戦略とパーパスは根本的に異なるものです。目的は組織の存在理由や追求すべき高みを定めますが、戦略はその高い目標を達成するための実践的な計画と行動を指します。効率的な戦略を立てるには、一時的な利益や形式的な声明よりも、現実に直面している問題への深い洞察と創意工夫による解答が必要です。

私は、明確なパーパスとビジョンがあれば、それに共鳴する社員が増え、戦略の推進がスムーズになると信じていますので、著者のこの意見には、若干違和感を感じました。

イノベーションと戦略の関係

戦略は組織が直面する課題から始まるのであって、先に最終到達地点としての目標を設定するのは順序があべこべである。戦略を立てると言いながら実際には目標を立てている人は、誰かがどこかで課題を解決してくれるとでも考えているのだろう。  

優れた戦略家になるためには、まず、直面している課題の全体像を正確に把握し、その複雑さや困難さを全うに受け入れることが必須です。この深い理解の基盤の上に、戦略家は成果に最も大きな影響を与える可能性のある課題の核心、つまり勝敗の分かれ目となるポイントを見極める鋭敏な洞察力を養う必要があります。

この過程では、忍耐力も極めて重要になります。複雑な問題に直面したとき、最初に見える解決の兆しにすぐ飛びつく誘惑を抑えることができなければなりません。さらに、戦略家は外部の課題に取り組むだけでなく、組織内部の健全性にも注意を払い、内部の問題が戦略の実行を妨げることがないようにしなければなりません。

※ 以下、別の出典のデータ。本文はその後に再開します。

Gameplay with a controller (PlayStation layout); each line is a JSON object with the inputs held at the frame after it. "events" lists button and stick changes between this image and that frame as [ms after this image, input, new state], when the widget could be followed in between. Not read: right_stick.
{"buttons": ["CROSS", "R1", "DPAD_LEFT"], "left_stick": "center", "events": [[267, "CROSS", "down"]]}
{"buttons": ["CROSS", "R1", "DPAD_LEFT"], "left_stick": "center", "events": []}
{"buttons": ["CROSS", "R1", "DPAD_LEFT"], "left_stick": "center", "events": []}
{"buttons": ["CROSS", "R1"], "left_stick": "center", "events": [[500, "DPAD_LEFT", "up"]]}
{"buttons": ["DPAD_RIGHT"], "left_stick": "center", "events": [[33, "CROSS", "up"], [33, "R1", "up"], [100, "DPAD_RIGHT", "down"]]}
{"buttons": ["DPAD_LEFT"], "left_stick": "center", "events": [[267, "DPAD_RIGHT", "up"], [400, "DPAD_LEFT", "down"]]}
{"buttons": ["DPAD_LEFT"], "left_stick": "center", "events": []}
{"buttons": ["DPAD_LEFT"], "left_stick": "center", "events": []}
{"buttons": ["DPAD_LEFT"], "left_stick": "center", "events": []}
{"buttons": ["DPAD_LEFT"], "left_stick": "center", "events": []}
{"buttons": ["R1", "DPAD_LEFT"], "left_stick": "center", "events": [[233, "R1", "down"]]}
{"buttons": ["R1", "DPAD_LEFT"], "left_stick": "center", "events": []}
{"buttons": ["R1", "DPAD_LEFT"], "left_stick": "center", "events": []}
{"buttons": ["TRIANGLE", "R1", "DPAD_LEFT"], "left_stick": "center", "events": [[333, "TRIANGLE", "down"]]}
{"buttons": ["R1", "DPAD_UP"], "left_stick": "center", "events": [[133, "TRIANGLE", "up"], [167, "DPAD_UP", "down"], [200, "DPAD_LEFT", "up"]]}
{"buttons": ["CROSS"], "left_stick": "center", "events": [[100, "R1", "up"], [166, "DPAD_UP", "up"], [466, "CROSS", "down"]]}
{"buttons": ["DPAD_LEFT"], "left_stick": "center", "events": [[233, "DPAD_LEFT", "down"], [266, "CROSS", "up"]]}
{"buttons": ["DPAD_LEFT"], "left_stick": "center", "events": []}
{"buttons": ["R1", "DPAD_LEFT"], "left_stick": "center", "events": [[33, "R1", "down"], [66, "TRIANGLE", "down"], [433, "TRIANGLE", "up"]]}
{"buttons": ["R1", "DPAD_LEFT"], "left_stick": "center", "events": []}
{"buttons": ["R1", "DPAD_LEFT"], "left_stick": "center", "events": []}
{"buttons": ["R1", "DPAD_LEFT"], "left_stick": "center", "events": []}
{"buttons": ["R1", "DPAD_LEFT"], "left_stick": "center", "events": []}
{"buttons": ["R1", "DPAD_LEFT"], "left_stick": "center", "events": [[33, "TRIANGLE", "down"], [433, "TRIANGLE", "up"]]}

組織が直面する多くの問題に対処する中で、個人の野心と組織の目的とを適切に調和させることは、戦略家にとって別の重要な課題です。

また、戦略家は、自分自身の目指す方向性と他のステークホルダーの価値観や目標との間に存在する違いを認識し、尊重する能力を持たなければなりません。この理解をもとに、戦略家は方針と行動の一貫性を維持し、多くのイニシアチブや相互に矛盾する目標を同時に追求することで生じる可能性のある努力の無駄を避けることが求められます。

戦略家は、長期に及ぶ大きな変化(長い波)と、短期的なトレンドや技術の進化(短い波)の両方を見極め、それぞれに対応した戦略を策定する必要があります。長い波は、経済や社会の根本的な変化を指し、これらの変化に適応する長期戦略が必要です。

短い波は、新技術や流行などの急激な変化を表し、これらを利用して短期的な利益を追求する戦略が求められます。 大企業は、競争優位を維持するために、長い波のトレンドを見据えた戦略を持つことが重要ですが、同時に短い波の機会を活用する柔軟性も必要です。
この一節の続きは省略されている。